Efforts to reduce fractured ownership. According to Joe Sitt, chief executive of Thor Equities, which has been buying property in the area in an effort to become the largest landlord, “So far, ownership has been very fractured, so the development of the area hasn't really moved in unison. Our hope is that by assembling so many properties we can help guide the strategy.” The ability to control and manage tenant mix on a large scale is an extremely powerful tool. In part because a developer who controls a critical mass of property can curate tenant mix more appropriately. This also give them the flexibility to offer deals to unique tenants, for example, which creates demand and drives up sales per square foot for other tenants, thereby offsetting any loss incurred. People in the retail real estate industry know that different kinds of retailers have varied abilities to pay rent. A jewelry store, for instance, typically pays higher rent per square foot than a coffee shop. An electronics store typically pays higher rent per square foot than a furniture store...and on and on.
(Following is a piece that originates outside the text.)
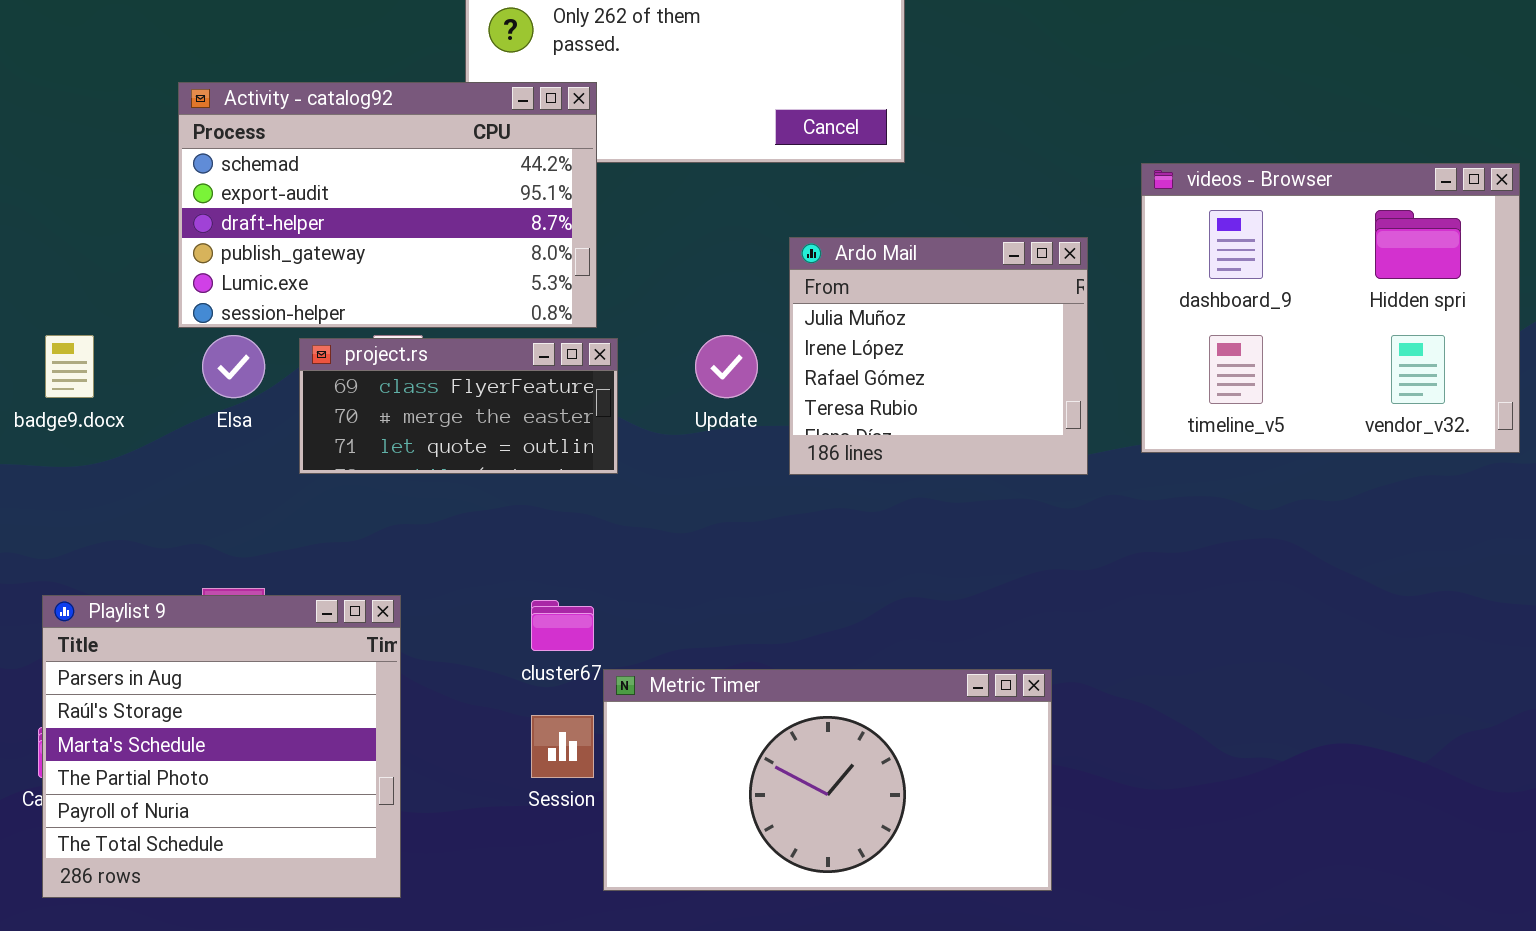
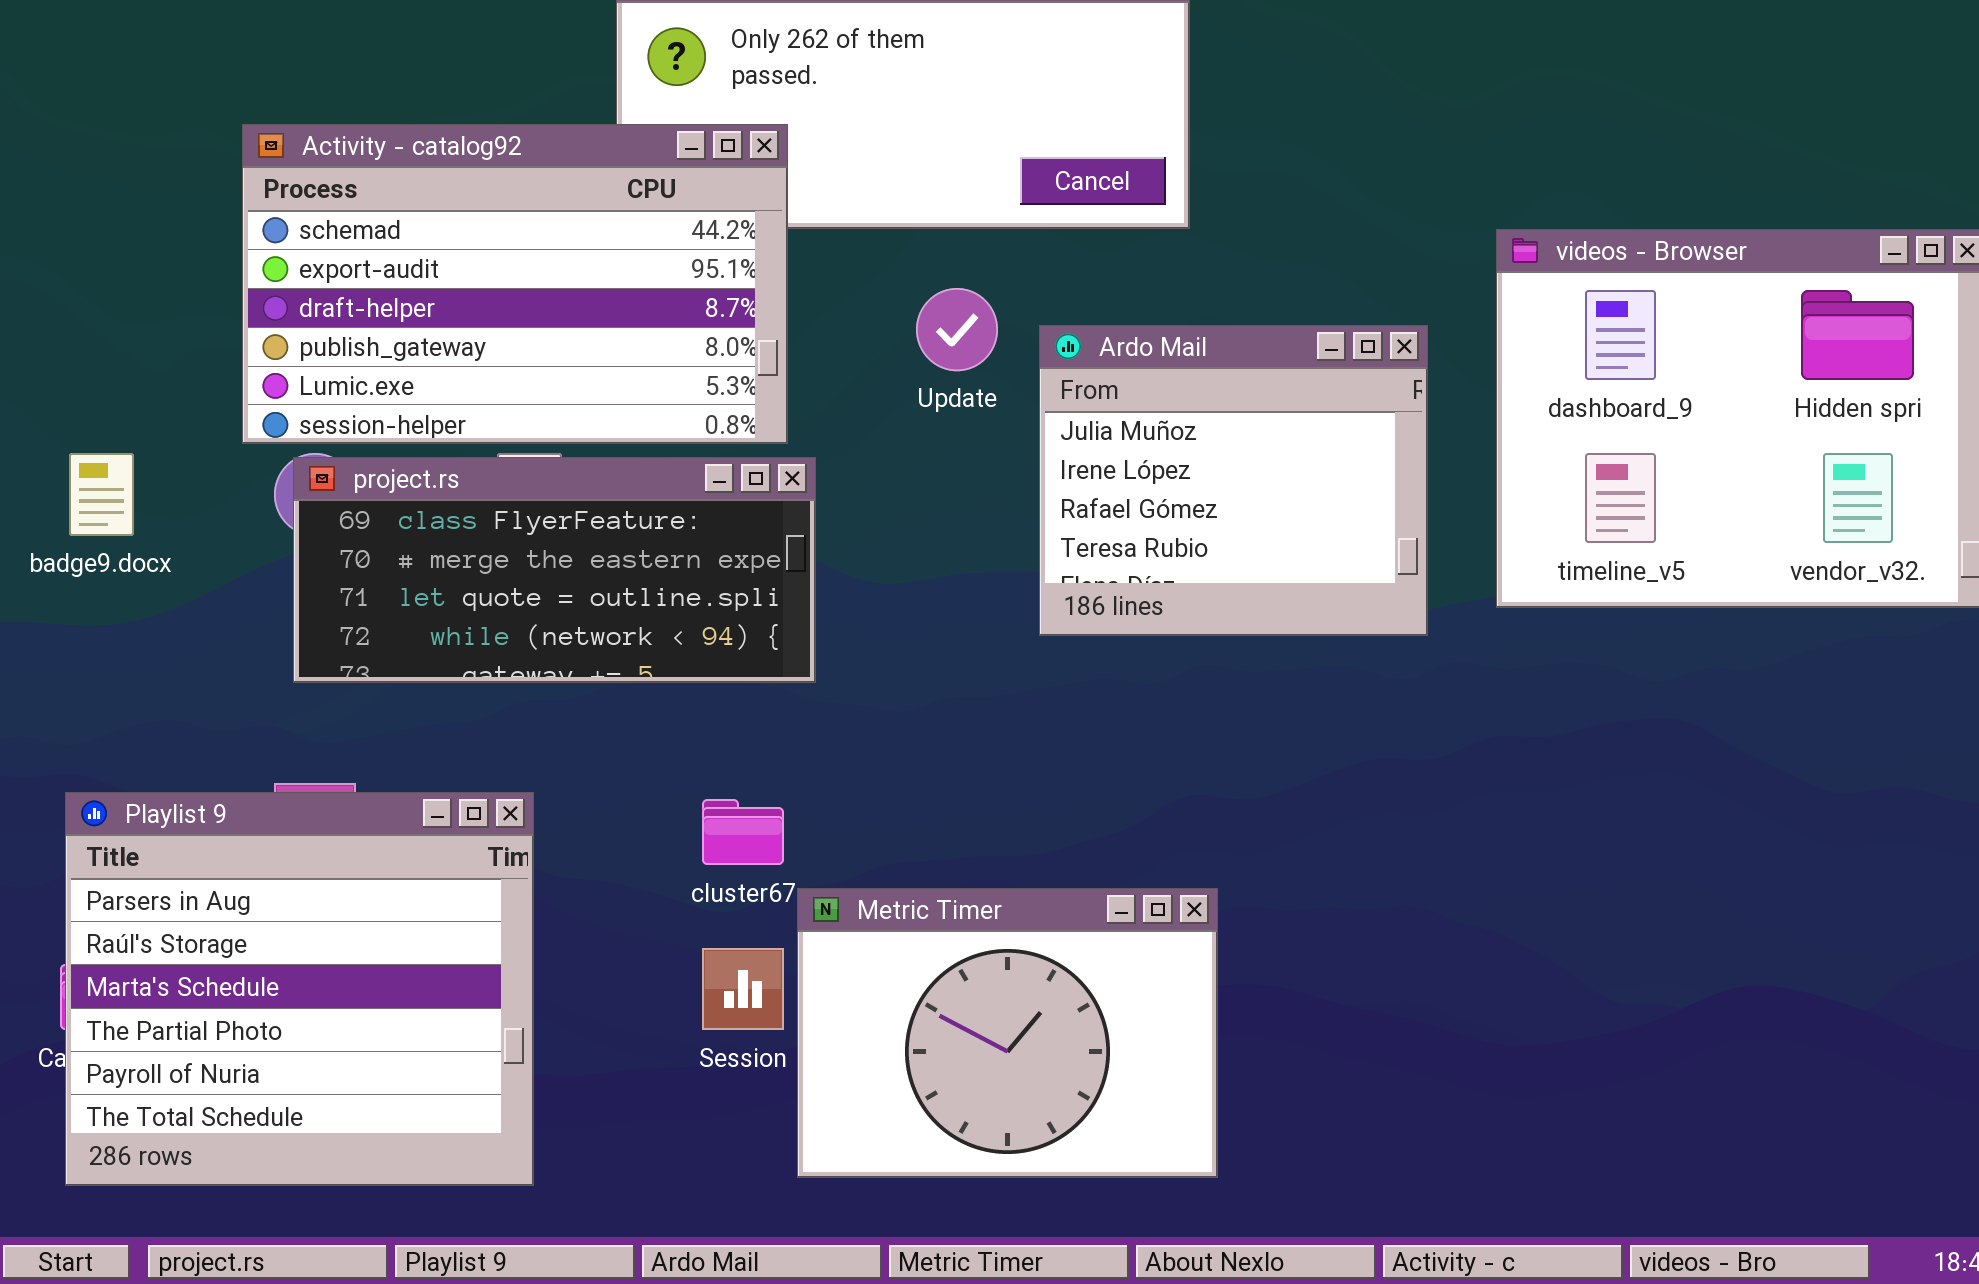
Update: [695,335,758,398] -> [916,288,998,371], moved
project.rs: [299,338,618,474] -> [293,457,816,683], resized
Metric Timer: [603,669,1052,891] -> [797,888,1218,1178], resized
So the ability to control a critical mass of retail space enables a developer to offer a more varied and interesting range of retail offerings that create a higher average rent per square foot, even if an individual store may be paying less. On the other hand, when ownership is fractured, every owner is playing to attract the highest paying tenant. The results of this zero sum game can be seen in commercial districts everywhere, from a plethora of banks on 125th Street in Harlem to the lack of any food or beverage offerings on 34th Street in Herald Square. Albeit not every community faces the intense demand seen in either of these districts, we can still surmise that the benefits of reducing fractured ownership are universal.